Candidates for local Democratic, Republican and other party central committees totaled about a third of all the candidates on the county's ballots last June, according to Sacramento County Voter Registrar Jill LaVine.
LaVine said it costs Sacramento County about $300,000 to certify party candidates and run the contests, even though most voters repeatedly ignore them.
LaVine has joined with San Diego County Registrar Deborah Seiler and other county registrars to lobby for public support to eliminate the state requirement that these contests be placed on the ballot.
Seiler said such support amounts to a subsidy of private organizations.
"These central committees are not public office," she said. Yet a huge part of the elections staff workload is devoted to them, she said, starting with verifying candidates' petitions, determining proper ballot designations and including them on increasingly more cumbersome ballots.
"It's as if we were running the Kiwanis Club election," Seiler said.
Elections officials in California say taxpayers pony up about $7.5 million statewide to cover the costs of races for local political party seats. Only the Libertarian Party in California has opted out of county-run balloting.
Elections officials say there have been no takers in the Legislature to alter the process.
"Everybody says, 'Yah, good idea! Good idea!' " said Gail L. Pellerin, Santa Cruz County clerk and president of the California Association of Clerks and Election Officials.
Pellerin said she hopes once the issue is better understood, "We might get some public outcry."
Most voters are unfamiliar with the political party candidates, Pellerin said in a March 14 letter to Gov. Jerry Brown, seeking his support. In one tally, about three-quarters of all voters in the primary election failed to cast any votes for the central committee candidates, she said.
State law ought to be amended to allow central committees to select members by caucus, she told Gov. Brown.
Steve Davey, chief of staff for Roseville Republican Sen. Ted Gaines, said that to his knowledge, association representatives had not contacted Gaines, who sits on the Senate Elections and Constitutional Amendments Committee.
"If they want to, I'm sure we'd take the meeting," Davey said.
The situation is becoming critical since funds from the state to cover mandated costs have dried up, Seiler said.

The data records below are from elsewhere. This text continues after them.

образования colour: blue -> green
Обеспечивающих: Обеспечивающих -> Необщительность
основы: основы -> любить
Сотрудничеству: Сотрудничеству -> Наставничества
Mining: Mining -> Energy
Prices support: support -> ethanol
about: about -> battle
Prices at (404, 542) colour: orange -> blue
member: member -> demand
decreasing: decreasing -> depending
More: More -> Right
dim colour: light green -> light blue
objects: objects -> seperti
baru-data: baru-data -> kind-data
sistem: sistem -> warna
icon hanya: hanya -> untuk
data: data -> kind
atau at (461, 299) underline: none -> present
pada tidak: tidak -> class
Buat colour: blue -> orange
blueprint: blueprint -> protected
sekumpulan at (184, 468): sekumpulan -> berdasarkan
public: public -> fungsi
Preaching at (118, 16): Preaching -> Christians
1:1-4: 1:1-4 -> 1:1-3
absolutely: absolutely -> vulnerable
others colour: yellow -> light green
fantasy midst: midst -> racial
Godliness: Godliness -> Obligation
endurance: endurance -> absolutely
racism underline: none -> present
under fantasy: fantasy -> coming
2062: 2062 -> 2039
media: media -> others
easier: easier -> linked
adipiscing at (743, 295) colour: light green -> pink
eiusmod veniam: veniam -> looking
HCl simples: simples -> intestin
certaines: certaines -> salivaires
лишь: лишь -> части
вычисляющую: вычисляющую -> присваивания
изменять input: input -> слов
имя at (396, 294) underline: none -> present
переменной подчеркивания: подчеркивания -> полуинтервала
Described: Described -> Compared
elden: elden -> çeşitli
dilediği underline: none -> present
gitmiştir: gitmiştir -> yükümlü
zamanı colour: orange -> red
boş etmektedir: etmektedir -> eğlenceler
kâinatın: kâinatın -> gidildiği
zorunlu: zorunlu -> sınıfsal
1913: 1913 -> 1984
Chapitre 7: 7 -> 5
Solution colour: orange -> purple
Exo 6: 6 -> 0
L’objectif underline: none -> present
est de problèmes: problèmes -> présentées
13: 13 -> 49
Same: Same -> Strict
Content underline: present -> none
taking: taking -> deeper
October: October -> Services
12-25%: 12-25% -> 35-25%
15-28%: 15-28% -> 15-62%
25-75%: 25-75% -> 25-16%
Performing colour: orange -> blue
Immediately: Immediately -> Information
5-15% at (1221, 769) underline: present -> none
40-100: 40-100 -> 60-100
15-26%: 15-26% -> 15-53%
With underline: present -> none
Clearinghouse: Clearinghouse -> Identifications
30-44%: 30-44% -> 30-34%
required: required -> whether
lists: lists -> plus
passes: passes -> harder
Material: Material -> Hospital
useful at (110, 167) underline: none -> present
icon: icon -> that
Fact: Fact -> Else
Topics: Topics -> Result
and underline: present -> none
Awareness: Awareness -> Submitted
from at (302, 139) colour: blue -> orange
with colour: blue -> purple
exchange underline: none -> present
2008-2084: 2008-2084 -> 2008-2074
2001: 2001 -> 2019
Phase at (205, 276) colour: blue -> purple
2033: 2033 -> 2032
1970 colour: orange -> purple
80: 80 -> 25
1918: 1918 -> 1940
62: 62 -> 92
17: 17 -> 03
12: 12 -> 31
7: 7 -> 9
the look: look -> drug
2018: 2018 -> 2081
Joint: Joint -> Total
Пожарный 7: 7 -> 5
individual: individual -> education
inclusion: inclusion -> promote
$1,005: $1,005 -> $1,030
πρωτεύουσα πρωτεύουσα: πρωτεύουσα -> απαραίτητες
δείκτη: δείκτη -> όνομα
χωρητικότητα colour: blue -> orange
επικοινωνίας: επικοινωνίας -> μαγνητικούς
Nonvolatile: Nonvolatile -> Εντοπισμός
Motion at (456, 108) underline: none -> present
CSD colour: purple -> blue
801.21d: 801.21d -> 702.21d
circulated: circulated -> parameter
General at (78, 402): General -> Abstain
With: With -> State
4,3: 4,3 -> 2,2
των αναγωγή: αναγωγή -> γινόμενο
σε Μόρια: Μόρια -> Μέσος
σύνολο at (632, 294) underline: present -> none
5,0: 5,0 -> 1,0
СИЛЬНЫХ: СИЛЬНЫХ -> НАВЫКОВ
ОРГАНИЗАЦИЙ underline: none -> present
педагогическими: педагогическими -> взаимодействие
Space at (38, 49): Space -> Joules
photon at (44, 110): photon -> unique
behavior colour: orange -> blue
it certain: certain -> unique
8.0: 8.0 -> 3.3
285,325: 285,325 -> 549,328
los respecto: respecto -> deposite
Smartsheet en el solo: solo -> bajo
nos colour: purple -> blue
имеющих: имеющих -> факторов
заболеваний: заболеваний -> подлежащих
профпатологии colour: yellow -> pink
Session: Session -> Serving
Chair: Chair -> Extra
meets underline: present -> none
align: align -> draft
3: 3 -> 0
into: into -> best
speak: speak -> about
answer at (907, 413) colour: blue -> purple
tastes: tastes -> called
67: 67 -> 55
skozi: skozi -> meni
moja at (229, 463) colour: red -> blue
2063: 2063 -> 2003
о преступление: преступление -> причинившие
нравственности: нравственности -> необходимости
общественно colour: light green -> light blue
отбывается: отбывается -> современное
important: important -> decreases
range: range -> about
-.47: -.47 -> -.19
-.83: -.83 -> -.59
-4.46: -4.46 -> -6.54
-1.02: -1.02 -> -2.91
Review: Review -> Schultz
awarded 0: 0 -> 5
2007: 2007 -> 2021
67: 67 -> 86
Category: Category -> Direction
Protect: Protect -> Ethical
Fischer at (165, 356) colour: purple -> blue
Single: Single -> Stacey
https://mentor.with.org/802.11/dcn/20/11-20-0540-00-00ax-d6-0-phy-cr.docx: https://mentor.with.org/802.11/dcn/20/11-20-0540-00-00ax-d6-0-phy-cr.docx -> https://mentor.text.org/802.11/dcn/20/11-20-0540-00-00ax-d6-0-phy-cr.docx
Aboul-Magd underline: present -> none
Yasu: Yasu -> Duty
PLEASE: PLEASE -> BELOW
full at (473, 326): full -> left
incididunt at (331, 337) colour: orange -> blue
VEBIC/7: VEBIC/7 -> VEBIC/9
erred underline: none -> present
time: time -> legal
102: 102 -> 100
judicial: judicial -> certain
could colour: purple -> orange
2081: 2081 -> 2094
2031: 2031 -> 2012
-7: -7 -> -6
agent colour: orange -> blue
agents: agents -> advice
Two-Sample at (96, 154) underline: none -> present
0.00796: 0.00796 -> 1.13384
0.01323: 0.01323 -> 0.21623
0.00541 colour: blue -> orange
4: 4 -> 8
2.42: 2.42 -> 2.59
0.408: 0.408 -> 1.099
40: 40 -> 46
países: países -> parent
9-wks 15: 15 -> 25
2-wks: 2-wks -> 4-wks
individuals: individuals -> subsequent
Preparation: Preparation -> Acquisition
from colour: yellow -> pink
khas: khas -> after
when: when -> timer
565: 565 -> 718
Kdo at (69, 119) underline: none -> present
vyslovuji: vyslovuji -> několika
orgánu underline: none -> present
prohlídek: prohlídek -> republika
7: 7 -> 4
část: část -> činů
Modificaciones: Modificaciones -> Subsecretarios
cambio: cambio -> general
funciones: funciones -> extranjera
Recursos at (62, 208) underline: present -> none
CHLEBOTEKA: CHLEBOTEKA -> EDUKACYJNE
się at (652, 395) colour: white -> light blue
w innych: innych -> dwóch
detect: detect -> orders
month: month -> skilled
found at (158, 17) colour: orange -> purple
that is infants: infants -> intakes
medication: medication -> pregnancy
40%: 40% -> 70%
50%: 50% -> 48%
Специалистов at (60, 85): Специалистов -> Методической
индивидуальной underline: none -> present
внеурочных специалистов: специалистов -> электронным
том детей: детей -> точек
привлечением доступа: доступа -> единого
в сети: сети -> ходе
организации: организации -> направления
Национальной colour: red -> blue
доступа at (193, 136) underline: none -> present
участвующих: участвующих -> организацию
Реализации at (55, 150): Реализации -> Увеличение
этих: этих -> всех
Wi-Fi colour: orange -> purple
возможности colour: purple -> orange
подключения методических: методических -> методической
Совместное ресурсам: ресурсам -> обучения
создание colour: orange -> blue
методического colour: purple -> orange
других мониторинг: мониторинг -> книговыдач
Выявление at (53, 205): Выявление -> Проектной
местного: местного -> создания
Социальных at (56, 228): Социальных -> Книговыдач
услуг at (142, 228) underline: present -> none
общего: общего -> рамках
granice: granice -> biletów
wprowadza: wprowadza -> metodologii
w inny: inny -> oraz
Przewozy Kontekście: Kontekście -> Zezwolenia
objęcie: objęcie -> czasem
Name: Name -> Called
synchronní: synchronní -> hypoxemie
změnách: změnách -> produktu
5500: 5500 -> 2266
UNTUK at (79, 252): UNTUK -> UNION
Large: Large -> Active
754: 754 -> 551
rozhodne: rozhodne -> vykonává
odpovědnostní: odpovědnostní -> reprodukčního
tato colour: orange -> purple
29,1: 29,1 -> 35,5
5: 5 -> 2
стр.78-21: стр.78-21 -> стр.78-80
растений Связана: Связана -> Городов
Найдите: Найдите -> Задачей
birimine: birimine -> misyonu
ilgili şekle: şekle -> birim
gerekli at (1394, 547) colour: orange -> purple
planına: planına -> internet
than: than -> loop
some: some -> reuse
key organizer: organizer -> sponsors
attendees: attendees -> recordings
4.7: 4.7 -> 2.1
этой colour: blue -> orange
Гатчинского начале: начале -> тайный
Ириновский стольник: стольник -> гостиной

Some elections officials say running contests for political party seats will cost more under Proposition 14, the open-primary constitutional amendment approved by California voters last June.
The legislative analyst, in the ballot pamphlet analysis, said the overall fiscal effects would not be significant.
Changes in how officials prepare, print and mail ballot materials could in some primaries drive costs higher, the analyst wrote, in part because ballots would grow longer. In general elections, however, shorter ballots could save money.
In Sacramento County, "we anticipate it almost doubling our costs for the primary election," said LaVine, who co-chairs the legislative committee for the county elections association and has researched the data.
In Los Angeles County, the data show, central committee candidates made up 45 percent of the 1,109 candidates on last June's county ballot. And in San Diego, two-thirds of the county's 240 candidates were for central committees in mid-2010.
Sherry Bebitch Jeffe, political analyst at the University of Southern California, said the issues are basic.
The bottom line, she said, is the function of the county central committees: They support the party base, and they can endorse candidates.
"There is a question, at a time we are hurting for money, whether or not those functions ought to be paid for by state and local governments," Jeffe said.
Kerri Asbury, chairwoman for the Democratic Central Committee in Sacramento County, acknowledged the added cost and work the contests require.
"It is a huge burden for a very over-strapped county elections office to run this," said Asbury. But she said central committees benefit the public, and the Democratic central committee has talked to county elections staff about changing the process.
"It is partisan representation for the public," she said. "… We go into the communities for our schools and local issues. But it's done in partisan ways."